**SELECTED EXTRACT**

▽

We’ll save that answer for later. First, let’s take a look at another problem, another instance of where knowing the right thing isn’t always connected to doing the right thing.  Another problem that has really big consequences for society, bigger even than deadly germs. Yeah, I’m talking about money.

Alan KRUEGER:I’m Alan Krueger. I’ve spent most of my career as a professor of economics at Princeton. I am currently on leave to be the chairman of the President’s Council of Economic Advisers.

DUBNER:Very good, and the Council of Economic Advisers, to be the chair of the CEA means that you are in the White House talking to the president daily, just about daily economic policy. Is that about right?

KRUEGER: That’s right.

I called Krueger to talk about the state of our nation’s financial literacy – what we know about handling money, whether we act on what we know, and what the country would look like if people did better:

KRUEGER: I think first and foremost, we’d probably have greater savings. People are often in a situation where they have to live paycheck to paycheck. That’s something I think we need as a country to work to improve. Most importantly I think we can improve income growth for the broad middle class. But many people who seem to have the wherewithal to save for the future find it difficult to save. So, for example, they don’t take advantage of some of the tax benefits from savings plans, which is really unfortunate because they’re leaving money on the table. And when it comes time to retirement, or when it comes time to needing those savings, they have a very thin cushion. So I think the biggest difference would be if we can improve financial literacy, and if as a result, people act based on their own personal interest to a greater extent, I think we would see higher savings, which would in the long run translate to greater investment and probably higher income growth for the country.

△

**DATASET EXCERPTS**

▽

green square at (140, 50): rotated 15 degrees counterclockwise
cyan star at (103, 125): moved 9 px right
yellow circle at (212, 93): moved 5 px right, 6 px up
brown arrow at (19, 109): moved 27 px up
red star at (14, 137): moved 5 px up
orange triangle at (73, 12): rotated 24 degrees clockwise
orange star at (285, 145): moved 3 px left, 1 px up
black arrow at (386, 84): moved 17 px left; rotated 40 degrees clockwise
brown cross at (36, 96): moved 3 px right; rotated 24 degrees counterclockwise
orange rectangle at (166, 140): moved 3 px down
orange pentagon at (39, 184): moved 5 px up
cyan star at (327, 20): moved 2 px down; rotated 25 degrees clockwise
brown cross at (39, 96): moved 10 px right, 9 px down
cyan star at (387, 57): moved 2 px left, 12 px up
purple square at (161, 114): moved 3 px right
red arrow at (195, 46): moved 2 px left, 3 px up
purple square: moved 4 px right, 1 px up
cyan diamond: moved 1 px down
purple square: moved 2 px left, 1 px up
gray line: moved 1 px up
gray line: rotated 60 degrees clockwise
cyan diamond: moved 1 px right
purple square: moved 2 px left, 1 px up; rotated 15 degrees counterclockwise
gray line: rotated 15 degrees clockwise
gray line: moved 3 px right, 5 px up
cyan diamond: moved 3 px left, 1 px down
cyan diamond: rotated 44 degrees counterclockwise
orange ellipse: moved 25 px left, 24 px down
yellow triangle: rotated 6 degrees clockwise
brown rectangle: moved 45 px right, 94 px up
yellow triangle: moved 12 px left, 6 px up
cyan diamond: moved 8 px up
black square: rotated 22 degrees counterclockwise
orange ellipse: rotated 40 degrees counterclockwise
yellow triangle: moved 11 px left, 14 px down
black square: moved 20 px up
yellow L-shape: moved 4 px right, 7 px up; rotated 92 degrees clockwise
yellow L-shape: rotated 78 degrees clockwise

△

**PROBLEM DESCRIPTION**
In the excerpt on financial literacy, what does Alan Krueger say the country would probably have first and foremost if people did better with money?

**YOUR SOLUTION**
Greater savings.